QR decomposition

QR decomposition

The least-squares problem

One of the most important application of the $QR$ decomposition is the least squares solution of a set of overdetermined equations. That is a set of $m$ linear equations with $n$ unknowns, with $m \ge n$. The least squares problem to be solved is the mimimisation of $||A x - b ||_2$, where $|| x ||_2 = \sqrt{x_1^2 + x_2^2 + ... + x_m^2}$ is the standard 2-norm, and where $A \in \mathbb{R}^{m \times n}$ with $m \ge n$ and $b \in \mathbb{R}^m$. In this case, the problem $Ax = b$ will often have no solution, and thus it is nessessary to consider $Ax$ and $b$ as approximatelly equal, and to minimise the distance between them by minimising the loss function $||A x - b||_2$.

To solve this least squares problem, we need to consider the subspace of all vectors in $\mathbb{R}^{m}$ that are formed from linear combinations of the columns of $A$. This is known as the column space of the $A$, and is denoted as $\text{Col }A$. Given that any linear combination of the columns of $A$ will lie in this space, we can say that $Ax$ will also lie in $\text{Col }A$ for any $x$.

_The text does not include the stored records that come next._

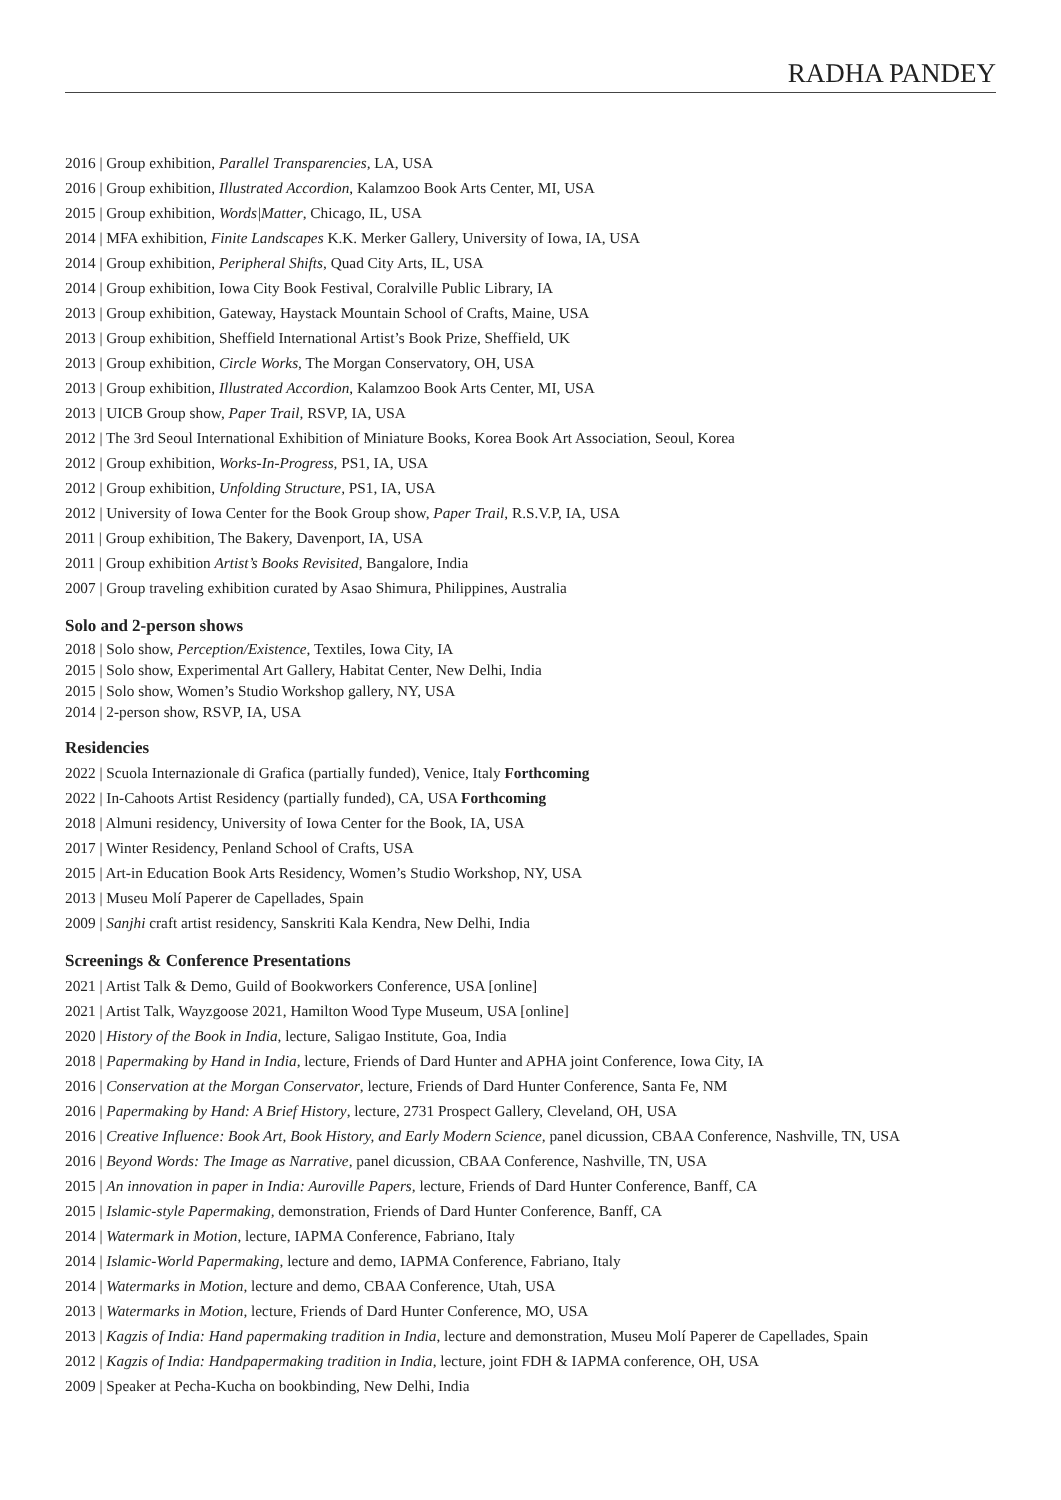RADHA PANDEY
2016 | Group exhibition, Parallel Transparencies, LA, USA
2016 | Group exhibition, Illustrated Accordion, Kalamzoo Book Arts Center, MI, USA
2015 | Group exhibition, Words|Matter, Chicago, IL, USA
2014 | MFA exhibition, Finite Landscapes K.K. Merker Gallery, University of Iowa, IA, USA
2014 | Group exhibition, Peripheral Shifts, Quad City Arts, IL, USA
2014 | Group exhibition, Iowa City Book Festival, Coralville Public Library, IA
2013 | Group exhibition, Gateway, Haystack Mountain School of Crafts, Maine, USA
2013 | Group exhibition, Sheffield International Artist’s Book Prize, Sheffield, UK
2013 | Group exhibition, Circle Works, The Morgan Conservatory, OH, USA
2013 | Group exhibition, Illustrated Accordion, Kalamzoo Book Arts Center, MI, USA
2013 | UICB Group show, Paper Trail, RSVP, IA, USA
2012 | The 3rd Seoul International Exhibition of Miniature Books, Korea Book Art Association, Seoul, Korea
2012 | Group exhibition, Works-In-Progress, PS1, IA, USA
2012 | Group exhibition, Unfolding Structure, PS1, IA, USA
2012 | University of Iowa Center for the Book Group show, Paper Trail, R.S.V.P, IA, USA
2011 | Group exhibition, The Bakery, Davenport, IA, USA
2011 | Group exhibition Artist’s Books Revisited, Bangalore, India
2007 | Group traveling exhibition curated by Asao Shimura, Philippines, Australia
Solo and 2-person shows
2018 | Solo show, Perception/Existence, Textiles, Iowa City, IA
2015 | Solo show, Experimental Art Gallery, Habitat Center, New Delhi, India
2015 | Solo show, Women’s Studio Workshop gallery, NY, USA
2014 | 2-person show, RSVP, IA, USA
Residencies
2022 | Scuola Internazionale di Grafica (partially funded), Venice, Italy Forthcoming
2022 | In-Cahoots Artist Residency (partially funded), CA, USA Forthcoming
2018 | Almuni residency, University of Iowa Center for the Book, IA, USA
2017 | Winter Residency, Penland School of Crafts, USA
2015 | Art-in Education Book Arts Residency, Women’s Studio Workshop, NY, USA
2013 | Museu Molí Paperer de Capellades, Spain
2009 | Sanjhi craft artist residency, Sanskriti Kala Kendra, New Delhi, India
Screenings & Conference Presentations
2021 | Artist Talk & Demo, Guild of Bookworkers Conference, USA [online]
2021 | Artist Talk, Wayzgoose 2021, Hamilton Wood Type Museum, USA [online]
2020 | History of the Book in India, lecture, Saligao Institute, Goa, India
2018 | Papermaking by Hand in India, lecture, Friends of Dard Hunter and APHA joint Conference, Iowa City, IA
2016 | Conservation at the Morgan Conservator, lecture, Friends of Dard Hunter Conference, Santa Fe, NM
2016 | Papermaking by Hand: A Brief History, lecture, 2731 Prospect Gallery, Cleveland, OH, USA
2016 | Creative Influence: Book Art, Book History, and Early Modern Science, panel dicussion, CBAA Conference, Nashville, TN, USA
2016 | Beyond Words: The Image as Narrative, panel dicussion, CBAA Conference, Nashville, TN, USA
2015 | An innovation in paper in India: Auroville Papers, lecture, Friends of Dard Hunter Conference, Banff, CA
2015 | Islamic-style Papermaking, demonstration, Friends of Dard Hunter Conference, Banff, CA
2014 | Watermark in Motion, lecture, IAPMA Conference, Fabriano, Italy
2014 | Islamic-World Papermaking, lecture and demo, IAPMA Conference, Fabriano, Italy
2014 | Watermarks in Motion, lecture and demo, CBAA Conference, Utah, USA
2013 | Watermarks in Motion, lecture, Friends of Dard Hunter Conference, MO, USA
2013 | Kagzis of India: Hand papermaking tradition in India, lecture and demonstration, Museu Molí Paperer de Capellades, Spain
2012 | Kagzis of India: Handpapermaking tradition in India, lecture, joint FDH & IAPMA conference, OH, USA
2009 | Speaker at Pecha-Kucha on bookbinding, New Delhi, India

Now consider a projection of $b$ into the column space of $A$ to give a new vector $\hat{b}$ (i.e. $\hat{b}$ is the closest point in Col $A$ to $b$), see the diagram below. Because $\hat{b}$ is in the column space of $A$, we know that there is another vector $\hat{x}$ that also lies in Col $A$ and satisfies

\[ A \hat{x} = \hat{b} \]

Since $\hat{b}$ is the closest point to $b$ in the column space of $A$, we can therefore say that $\hat{x}$ is the least-squares solution.

least squares problem

We can show that the vector $b - \hat{b} = b - A \hat{x}$ is orthogonal to Col $A$ and therefore also orthogonal to each column in $A$, so we have $a_j^T (b - A \hat{x})$ for each column $a_j$ of $A$. Putting these $m$ equations together we can write

\[ A^T (b - A \hat{x}) = 0 \]

or rearranged slightly, we can find the least-sqaures solution $\hat{x}$ via the solution of the equation

\[ A^T A \hat{x} = A^T b \]

The $QR$ decomposition divides $A = QR$ into an orthogonal matrix $Q$, and an upper triangular matrix $R$. Most importantly for the least-squares problem, the matrix $Q$ is also an orthonormal basis for Col $A$ and therefore $\hat{b} = Q Q^T b$.

Given this decomposition, it can be shown that the least squares solution of $A x = b$ is given by

\[ \hat{x} = R^{-1} Q^T b \]

To prove this, we let $\hat{x} = R^{-1} Q^T b$ and make the following substitutions

\[ A\hat{x} = QR \hat{x} = QRR^{-1}Q^T b = Q Q^T b = \hat{b} \]

Therefore $A\hat{x} = \hat{b}$, which proves that $\hat{x}$ is the least-squares solution for $A x = b$

Finally, we note that the inverse $R^{-1}$ should not be calculated directly, but instead $\hat{x}$ should be found by solving

\[ R x = Q^T b \]

Constructing the QR decomposition

$QR$ decomposisions are normally computed via Householder reflections, Givens rotations or the Gram-Schmidt process. For a brief summary of the first two methods, it is useful to consider a simple $2 \times 2$ reflection or rotation of a 2d vector. For example, the matrix

\[ Q = \left(\begin{matrix} \cos(\theta) & \sin(\theta) \\ -\sin(\theta) & \cos(\theta) \end{matrix}\right) \]

is a rotation matrix that when applied to a vector $x$ will result in $y = Qx$, where $y$ is rotated counterclockwise through the angle $\theta$. $Q$ is also orthogonal since $QQ^T = I$.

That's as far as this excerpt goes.